Unicode characters in URLs
What Tgr said. Background:
http://www.example.com/düsseldorf?neighbourhood=Lörick
That's not a URI. But it is an IRI.
You can't include an IRI in an HTML4 document; the type of attributes like href
is defined as URI and not IRI. Some browsers will handle an IRI here anyway, but it's not really a good idea.
To encode an IRI into a URI, take the path and query parts, UTF-8-encode them then percent-encode the non-ASCII bytes:
http://www.example.com/d%C3%BCsseldorf?neighbourhood=L%C3%B6rick
If there are non-ASCII characters in the hostname part of the IRI, eg. http://例え.テスト/
, they have be encoded using Punycode instead.

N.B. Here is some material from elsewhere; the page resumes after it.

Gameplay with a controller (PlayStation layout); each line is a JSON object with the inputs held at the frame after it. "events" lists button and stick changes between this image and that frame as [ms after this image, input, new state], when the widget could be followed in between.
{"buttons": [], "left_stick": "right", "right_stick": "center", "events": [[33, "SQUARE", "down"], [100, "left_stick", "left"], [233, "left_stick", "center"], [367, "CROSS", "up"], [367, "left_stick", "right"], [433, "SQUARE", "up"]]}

Now you have a URI. It's an ugly URI. But most browsers will hide that for you: copy and paste it into the address bar or follow it in a link and you'll see it displayed with the original Unicode characters. Wikipedia have been using this for years, eg.:
http://en.wikipedia.org/wiki/ɸ
The one browser whose behaviour is unpredictable and doesn't always display the pretty IRI version is...
...well, you know.
Use percent encoding. Modern browsers will take care of display & paste issues and make it human-readable. E. g. http://ko.wikipedia.org/wiki/위키백과:대문
Edit: when you copy such an url in Firefox, the clipboard will hold the percent-encoded form (which is usually a good thing), but if you copy only a part of it, it will remain unencoded.